Electronic design automation data
= = = =

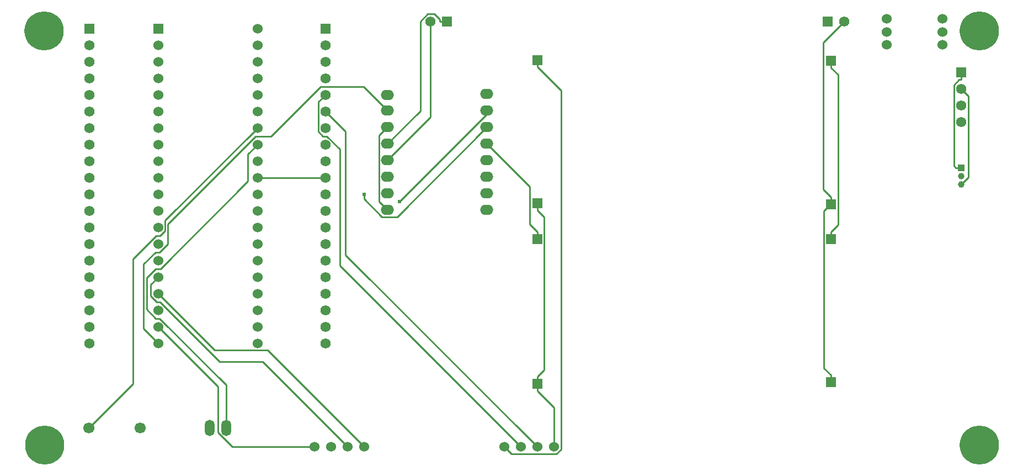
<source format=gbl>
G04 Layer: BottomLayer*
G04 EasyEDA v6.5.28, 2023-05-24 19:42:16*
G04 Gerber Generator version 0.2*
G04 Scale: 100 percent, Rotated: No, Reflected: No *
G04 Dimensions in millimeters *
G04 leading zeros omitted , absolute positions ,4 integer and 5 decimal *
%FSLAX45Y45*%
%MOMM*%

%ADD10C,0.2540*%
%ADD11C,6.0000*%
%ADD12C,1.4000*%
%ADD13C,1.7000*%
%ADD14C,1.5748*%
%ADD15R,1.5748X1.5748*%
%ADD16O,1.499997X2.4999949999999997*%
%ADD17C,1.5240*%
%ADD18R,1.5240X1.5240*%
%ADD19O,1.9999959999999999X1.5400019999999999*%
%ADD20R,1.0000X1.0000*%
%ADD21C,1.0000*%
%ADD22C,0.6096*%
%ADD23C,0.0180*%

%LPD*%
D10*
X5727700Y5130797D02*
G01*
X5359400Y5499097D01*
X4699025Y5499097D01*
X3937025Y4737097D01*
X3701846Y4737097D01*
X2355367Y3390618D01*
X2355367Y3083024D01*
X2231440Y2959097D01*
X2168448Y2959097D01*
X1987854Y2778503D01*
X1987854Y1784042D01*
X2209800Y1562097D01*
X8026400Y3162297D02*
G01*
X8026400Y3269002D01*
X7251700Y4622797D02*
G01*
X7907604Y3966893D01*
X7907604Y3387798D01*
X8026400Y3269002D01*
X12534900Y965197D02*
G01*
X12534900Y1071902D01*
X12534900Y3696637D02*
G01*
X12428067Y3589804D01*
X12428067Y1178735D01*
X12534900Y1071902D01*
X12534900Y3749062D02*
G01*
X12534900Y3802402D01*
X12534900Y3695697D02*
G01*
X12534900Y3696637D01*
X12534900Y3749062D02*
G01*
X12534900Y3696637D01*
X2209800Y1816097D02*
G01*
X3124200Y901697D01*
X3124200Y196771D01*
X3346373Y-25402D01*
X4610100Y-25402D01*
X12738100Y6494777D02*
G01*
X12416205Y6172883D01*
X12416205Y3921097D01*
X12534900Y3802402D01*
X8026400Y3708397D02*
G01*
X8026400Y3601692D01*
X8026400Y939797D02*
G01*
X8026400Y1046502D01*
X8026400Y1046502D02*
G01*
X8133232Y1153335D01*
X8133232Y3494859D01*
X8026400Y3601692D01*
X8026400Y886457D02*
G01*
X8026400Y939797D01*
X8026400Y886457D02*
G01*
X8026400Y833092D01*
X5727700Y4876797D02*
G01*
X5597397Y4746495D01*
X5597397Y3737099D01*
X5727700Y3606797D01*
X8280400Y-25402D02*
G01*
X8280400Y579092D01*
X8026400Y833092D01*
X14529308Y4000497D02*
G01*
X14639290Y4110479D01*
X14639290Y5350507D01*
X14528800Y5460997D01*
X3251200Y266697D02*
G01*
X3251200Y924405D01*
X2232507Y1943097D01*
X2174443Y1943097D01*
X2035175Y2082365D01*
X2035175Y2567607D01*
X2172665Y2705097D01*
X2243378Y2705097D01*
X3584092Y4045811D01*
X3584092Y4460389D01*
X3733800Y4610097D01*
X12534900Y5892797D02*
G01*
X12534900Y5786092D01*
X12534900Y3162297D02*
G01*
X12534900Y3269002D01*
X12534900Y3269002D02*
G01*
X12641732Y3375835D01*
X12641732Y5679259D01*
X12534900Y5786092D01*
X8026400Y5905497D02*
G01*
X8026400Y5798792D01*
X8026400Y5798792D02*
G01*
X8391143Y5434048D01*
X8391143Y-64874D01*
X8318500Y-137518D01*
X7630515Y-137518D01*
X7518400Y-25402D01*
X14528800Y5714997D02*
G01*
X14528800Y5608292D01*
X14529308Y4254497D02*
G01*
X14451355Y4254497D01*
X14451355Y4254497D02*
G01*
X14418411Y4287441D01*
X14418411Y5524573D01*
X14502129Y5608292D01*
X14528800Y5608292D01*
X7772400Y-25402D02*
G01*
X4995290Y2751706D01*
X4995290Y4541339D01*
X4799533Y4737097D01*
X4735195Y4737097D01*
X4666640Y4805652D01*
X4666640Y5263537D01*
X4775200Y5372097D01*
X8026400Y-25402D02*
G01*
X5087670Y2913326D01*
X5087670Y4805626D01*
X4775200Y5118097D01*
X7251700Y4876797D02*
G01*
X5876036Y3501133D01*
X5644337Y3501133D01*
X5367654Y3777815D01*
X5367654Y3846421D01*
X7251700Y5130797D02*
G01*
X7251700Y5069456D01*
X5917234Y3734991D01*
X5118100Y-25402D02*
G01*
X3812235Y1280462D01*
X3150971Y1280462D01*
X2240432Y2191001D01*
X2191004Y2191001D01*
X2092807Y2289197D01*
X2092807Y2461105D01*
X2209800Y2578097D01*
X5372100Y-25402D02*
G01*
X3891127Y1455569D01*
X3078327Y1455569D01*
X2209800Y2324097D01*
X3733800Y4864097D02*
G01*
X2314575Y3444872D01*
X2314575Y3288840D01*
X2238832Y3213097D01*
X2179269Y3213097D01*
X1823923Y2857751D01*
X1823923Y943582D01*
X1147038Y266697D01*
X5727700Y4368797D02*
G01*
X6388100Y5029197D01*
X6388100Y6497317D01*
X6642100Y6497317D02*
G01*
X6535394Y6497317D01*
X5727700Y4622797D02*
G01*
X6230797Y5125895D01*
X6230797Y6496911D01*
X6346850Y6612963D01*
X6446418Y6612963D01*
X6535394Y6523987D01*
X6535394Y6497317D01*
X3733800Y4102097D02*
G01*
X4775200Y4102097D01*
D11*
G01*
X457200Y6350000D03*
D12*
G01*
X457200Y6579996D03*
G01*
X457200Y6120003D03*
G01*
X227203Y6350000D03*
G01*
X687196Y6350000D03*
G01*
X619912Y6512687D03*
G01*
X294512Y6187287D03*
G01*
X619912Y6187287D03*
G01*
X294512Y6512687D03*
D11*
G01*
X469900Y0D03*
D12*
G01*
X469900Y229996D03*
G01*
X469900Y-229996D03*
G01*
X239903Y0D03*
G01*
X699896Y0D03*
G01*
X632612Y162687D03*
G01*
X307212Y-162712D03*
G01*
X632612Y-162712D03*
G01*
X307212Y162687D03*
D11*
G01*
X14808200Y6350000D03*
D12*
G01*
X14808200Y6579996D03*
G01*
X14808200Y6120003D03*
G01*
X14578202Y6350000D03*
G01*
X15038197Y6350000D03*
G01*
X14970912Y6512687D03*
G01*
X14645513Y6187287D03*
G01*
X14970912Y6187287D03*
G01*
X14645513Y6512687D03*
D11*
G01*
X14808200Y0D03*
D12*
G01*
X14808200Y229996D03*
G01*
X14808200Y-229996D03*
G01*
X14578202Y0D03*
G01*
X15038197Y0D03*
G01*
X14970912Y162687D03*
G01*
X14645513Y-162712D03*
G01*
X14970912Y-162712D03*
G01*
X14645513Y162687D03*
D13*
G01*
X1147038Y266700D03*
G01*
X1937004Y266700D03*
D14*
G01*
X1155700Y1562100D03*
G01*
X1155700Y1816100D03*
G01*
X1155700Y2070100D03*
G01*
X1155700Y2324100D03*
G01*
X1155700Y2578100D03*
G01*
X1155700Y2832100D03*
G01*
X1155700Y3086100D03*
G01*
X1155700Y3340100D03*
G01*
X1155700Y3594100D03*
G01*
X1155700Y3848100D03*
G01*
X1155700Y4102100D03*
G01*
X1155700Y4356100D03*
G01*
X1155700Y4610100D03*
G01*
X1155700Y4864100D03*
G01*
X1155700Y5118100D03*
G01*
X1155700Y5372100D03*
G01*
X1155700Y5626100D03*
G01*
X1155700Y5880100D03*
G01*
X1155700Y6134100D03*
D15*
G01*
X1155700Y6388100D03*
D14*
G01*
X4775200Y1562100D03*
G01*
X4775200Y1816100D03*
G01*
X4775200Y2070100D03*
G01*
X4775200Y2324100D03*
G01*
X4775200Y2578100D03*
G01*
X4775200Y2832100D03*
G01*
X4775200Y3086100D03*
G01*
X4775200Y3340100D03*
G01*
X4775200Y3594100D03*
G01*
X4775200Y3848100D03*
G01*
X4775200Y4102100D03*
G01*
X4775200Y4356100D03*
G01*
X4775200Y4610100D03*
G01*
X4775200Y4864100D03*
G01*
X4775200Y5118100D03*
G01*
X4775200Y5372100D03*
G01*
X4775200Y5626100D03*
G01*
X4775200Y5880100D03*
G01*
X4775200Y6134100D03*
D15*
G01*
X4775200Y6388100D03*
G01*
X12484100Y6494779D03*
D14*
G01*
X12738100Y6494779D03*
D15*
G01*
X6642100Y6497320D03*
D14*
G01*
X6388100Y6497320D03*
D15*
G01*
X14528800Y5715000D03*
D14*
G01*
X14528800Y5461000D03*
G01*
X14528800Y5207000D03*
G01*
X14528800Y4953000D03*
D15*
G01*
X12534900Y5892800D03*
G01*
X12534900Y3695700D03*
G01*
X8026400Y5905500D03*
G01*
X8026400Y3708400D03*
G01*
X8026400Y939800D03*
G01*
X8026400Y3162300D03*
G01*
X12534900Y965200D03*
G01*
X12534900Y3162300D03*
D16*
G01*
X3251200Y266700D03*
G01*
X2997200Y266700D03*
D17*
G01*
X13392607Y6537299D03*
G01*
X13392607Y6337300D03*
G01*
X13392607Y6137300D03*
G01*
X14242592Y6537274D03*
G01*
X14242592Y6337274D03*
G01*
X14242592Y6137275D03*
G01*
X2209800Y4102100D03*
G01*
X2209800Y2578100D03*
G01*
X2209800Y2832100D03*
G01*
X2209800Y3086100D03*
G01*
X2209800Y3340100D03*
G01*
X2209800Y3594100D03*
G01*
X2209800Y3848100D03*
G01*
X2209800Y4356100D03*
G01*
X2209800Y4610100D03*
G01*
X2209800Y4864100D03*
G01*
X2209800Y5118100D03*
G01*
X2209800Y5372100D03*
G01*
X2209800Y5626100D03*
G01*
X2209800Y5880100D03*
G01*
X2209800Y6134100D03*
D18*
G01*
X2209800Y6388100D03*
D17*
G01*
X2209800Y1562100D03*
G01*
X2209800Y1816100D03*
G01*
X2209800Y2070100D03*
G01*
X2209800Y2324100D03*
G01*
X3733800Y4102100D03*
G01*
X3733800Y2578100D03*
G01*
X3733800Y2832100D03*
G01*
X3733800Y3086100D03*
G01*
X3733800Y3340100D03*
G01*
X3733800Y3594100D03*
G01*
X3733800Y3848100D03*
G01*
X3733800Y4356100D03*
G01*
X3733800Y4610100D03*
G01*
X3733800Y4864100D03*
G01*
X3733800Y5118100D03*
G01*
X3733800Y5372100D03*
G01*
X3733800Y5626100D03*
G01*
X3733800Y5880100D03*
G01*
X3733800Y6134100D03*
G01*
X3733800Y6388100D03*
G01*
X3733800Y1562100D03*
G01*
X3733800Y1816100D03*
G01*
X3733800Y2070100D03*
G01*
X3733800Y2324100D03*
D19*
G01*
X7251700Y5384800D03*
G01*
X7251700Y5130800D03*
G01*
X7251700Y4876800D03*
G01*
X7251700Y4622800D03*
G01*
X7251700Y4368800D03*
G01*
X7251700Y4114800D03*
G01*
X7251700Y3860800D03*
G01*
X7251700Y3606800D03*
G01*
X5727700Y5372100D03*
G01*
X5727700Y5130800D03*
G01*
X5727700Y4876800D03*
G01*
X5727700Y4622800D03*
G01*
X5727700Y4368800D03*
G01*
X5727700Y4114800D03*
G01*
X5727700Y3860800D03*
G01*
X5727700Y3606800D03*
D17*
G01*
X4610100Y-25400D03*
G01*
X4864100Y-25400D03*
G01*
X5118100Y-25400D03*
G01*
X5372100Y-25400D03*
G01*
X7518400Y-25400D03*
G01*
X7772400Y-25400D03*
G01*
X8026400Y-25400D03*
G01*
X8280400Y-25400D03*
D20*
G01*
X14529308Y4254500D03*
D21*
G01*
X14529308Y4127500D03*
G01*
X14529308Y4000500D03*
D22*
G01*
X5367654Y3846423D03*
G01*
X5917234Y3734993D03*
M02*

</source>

= = = =

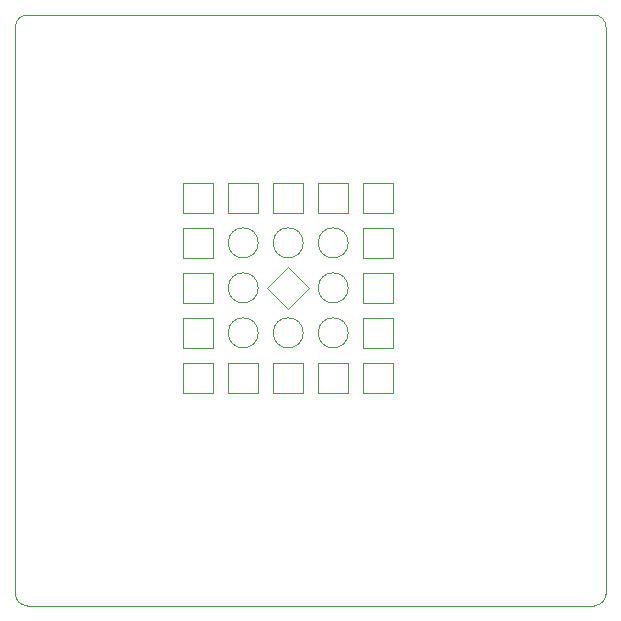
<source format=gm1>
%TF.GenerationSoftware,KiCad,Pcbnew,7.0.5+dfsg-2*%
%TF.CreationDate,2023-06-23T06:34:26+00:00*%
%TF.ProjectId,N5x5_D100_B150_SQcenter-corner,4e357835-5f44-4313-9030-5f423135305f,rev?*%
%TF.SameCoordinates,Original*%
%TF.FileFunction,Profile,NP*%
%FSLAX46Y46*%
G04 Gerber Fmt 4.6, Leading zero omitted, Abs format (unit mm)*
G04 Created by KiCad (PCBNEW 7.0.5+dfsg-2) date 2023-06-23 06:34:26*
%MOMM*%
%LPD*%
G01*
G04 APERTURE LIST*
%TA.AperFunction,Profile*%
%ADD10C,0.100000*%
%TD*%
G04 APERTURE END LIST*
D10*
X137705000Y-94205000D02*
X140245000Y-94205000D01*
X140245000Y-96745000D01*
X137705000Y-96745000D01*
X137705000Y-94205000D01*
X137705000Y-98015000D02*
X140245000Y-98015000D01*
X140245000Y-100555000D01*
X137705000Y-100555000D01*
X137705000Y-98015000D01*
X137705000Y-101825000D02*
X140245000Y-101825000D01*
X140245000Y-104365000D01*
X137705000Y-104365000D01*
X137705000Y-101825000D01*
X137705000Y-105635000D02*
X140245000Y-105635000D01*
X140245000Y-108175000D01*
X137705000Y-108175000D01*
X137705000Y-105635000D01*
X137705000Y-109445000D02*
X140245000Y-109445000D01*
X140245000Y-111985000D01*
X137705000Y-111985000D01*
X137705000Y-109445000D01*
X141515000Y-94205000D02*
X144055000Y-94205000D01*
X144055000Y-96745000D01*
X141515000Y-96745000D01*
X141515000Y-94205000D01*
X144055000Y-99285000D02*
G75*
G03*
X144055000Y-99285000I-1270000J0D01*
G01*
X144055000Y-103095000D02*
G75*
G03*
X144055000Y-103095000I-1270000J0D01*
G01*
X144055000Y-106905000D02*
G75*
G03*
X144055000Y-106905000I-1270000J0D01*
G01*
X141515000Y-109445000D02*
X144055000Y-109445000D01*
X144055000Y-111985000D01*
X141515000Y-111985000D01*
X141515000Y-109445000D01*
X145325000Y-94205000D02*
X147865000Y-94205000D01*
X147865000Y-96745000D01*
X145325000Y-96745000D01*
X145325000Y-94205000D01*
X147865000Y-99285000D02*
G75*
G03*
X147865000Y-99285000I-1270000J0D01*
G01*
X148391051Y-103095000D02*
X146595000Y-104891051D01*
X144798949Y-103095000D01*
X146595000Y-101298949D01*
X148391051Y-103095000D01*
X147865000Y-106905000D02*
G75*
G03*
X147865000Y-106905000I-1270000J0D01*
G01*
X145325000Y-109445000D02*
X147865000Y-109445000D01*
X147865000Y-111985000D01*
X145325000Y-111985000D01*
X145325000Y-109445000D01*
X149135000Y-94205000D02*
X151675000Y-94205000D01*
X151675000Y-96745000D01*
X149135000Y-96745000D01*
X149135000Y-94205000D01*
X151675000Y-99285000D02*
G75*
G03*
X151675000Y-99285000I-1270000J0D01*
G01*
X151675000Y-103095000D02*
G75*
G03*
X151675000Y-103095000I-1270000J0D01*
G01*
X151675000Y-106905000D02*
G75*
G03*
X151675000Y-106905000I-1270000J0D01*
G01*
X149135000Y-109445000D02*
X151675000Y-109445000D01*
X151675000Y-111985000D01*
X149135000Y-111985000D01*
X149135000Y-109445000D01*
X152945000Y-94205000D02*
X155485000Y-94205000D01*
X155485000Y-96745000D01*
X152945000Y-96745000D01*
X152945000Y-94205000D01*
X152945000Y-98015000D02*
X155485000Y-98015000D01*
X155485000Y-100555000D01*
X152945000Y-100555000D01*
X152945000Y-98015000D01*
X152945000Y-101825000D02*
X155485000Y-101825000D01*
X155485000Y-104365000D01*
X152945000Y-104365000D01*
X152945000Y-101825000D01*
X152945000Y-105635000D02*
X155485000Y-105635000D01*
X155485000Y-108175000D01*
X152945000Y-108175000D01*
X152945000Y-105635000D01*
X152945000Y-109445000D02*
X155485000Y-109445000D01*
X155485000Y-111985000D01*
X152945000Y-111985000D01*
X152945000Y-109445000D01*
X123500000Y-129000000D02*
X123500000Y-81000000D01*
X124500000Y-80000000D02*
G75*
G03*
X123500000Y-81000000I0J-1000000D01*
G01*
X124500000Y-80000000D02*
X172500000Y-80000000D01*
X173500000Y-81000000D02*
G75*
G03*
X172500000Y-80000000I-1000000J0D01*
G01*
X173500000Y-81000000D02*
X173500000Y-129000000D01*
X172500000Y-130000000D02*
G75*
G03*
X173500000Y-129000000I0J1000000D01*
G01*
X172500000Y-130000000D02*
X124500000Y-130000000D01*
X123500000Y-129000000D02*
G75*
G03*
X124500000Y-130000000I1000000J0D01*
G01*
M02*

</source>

= = = =

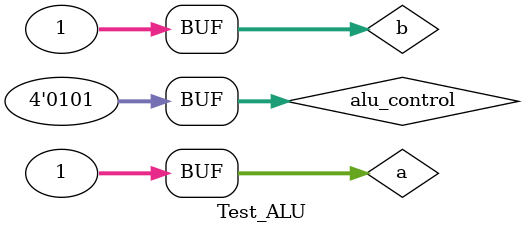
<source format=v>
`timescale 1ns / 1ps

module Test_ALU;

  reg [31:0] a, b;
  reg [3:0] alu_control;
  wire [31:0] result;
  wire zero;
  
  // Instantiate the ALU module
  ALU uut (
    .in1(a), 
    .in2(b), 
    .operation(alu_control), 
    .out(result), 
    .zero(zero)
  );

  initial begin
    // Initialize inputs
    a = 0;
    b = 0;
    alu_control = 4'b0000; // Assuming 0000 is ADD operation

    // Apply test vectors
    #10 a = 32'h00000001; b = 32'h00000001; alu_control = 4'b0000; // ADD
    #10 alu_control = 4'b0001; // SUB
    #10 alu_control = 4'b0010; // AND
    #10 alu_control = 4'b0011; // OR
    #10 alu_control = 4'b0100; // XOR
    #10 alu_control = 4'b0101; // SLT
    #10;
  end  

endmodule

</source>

= = = =

Bring together each line above where the string "operation" turns up.

RESPONSE FOR THIS EXERCISE.
    .operation(alu_control), 
    alu_control = 4'b0000; // Assuming 0000 is ADD operation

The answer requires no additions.